The conference organized at TSU fit in well to an up-trend, notes Eduard Belyaev.  In the last three weeks the Russian expert community has discussed issues of international relations in the current situation on the highest levels:  some of these include the 30th Assembly of Council on Foreign and Defense Policy; the Valdai Club session in Nizhny Novgorod dedicated to the problems of Central Asia; and an online meeting between TSU representatives and Andrey Bezrukov, of the Council on Foreign and Defense Policy.

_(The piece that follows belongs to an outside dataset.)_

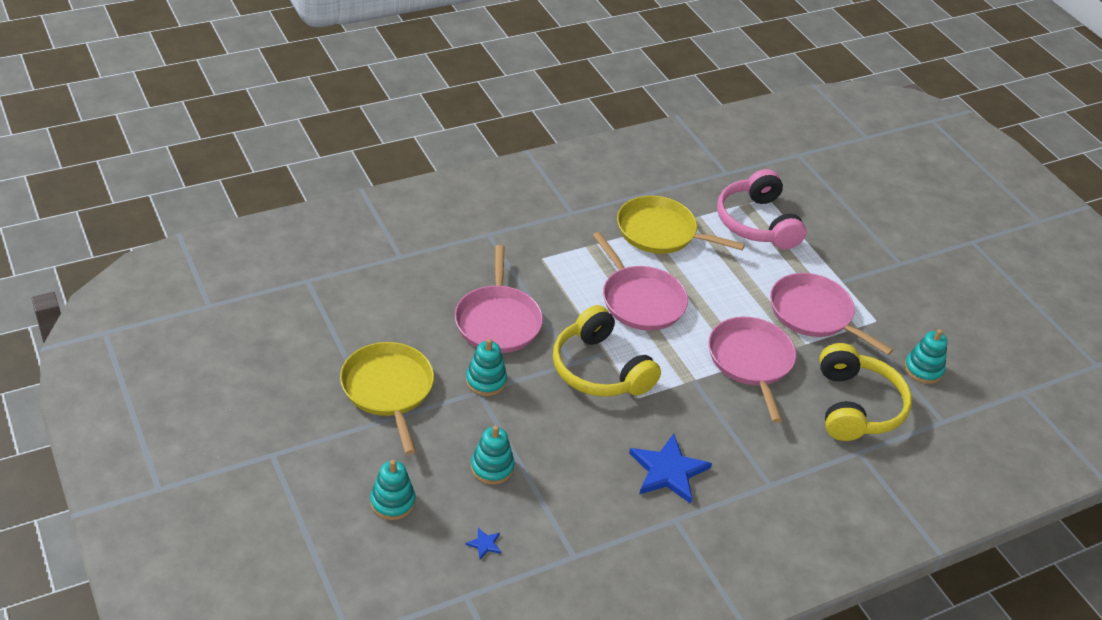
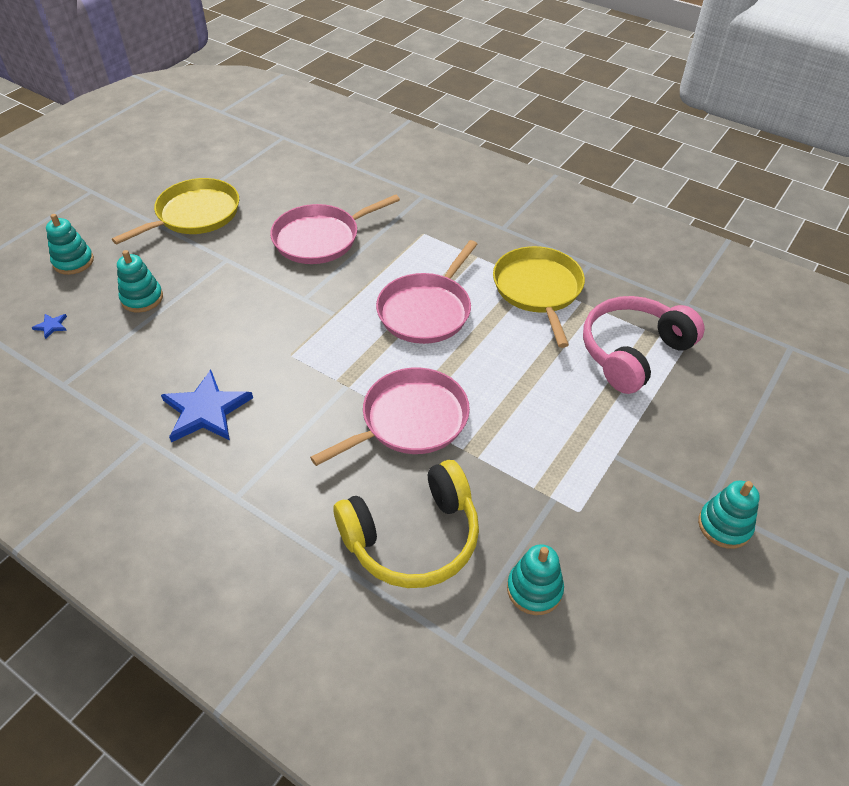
camera: 65 degrees right, 5 degrees up
(486, 381) = (242, 258): turquoise stacking toy -> turquoise stacking toy (724, 526)
(600, 369) = (309, 318): yellow headphones -> none
(814, 314) = (533, 448): pink pan -> none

“Our conference continued this trend well and then passes the baton to St. Petersburg International Economic Forum on June 15-18, where similar issues will be an objective. This is going to be some kind of crescendo.  To sum up our conference, I can say that Tomsk State University became a good convergence point for an international team of specialists and experts. We were able to catch, amplify and transmit into the Russian and international information space an impulse - our call towards strengthening international integration in economics in our difficult international political situation,” adds Eduard Belyaev.

Representatives of partner organizations and organizers expressed hope for continuing cooperation, including this conference and other interdisciplinary research projects that promote the Greater Eurasian partnership among interested parties such as universities and scientific organizations, business, and regional authorities.